§ **Task input**
——————————

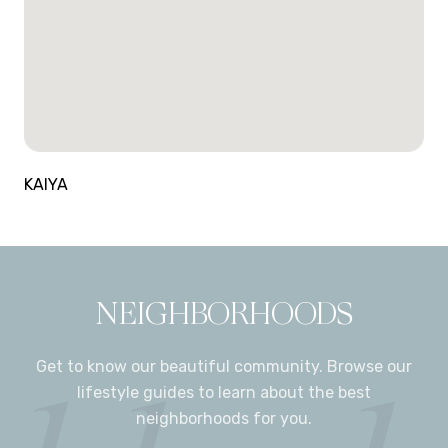
KAIYA
NEIGHBORHOODS
Get to know our beautiful community. Browse our
lifestyle guides to learn about the best
neighborhoods for you.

——————————

§ **Work instruction**
Do not include images; quote all of the entries above exactly.

§ **Reply to the exercise**
KAIYA
NEIGHBORHOODS
Get to know our beautiful community. Browse our
lifestyle guides to learn about the best
neighborhoods for you.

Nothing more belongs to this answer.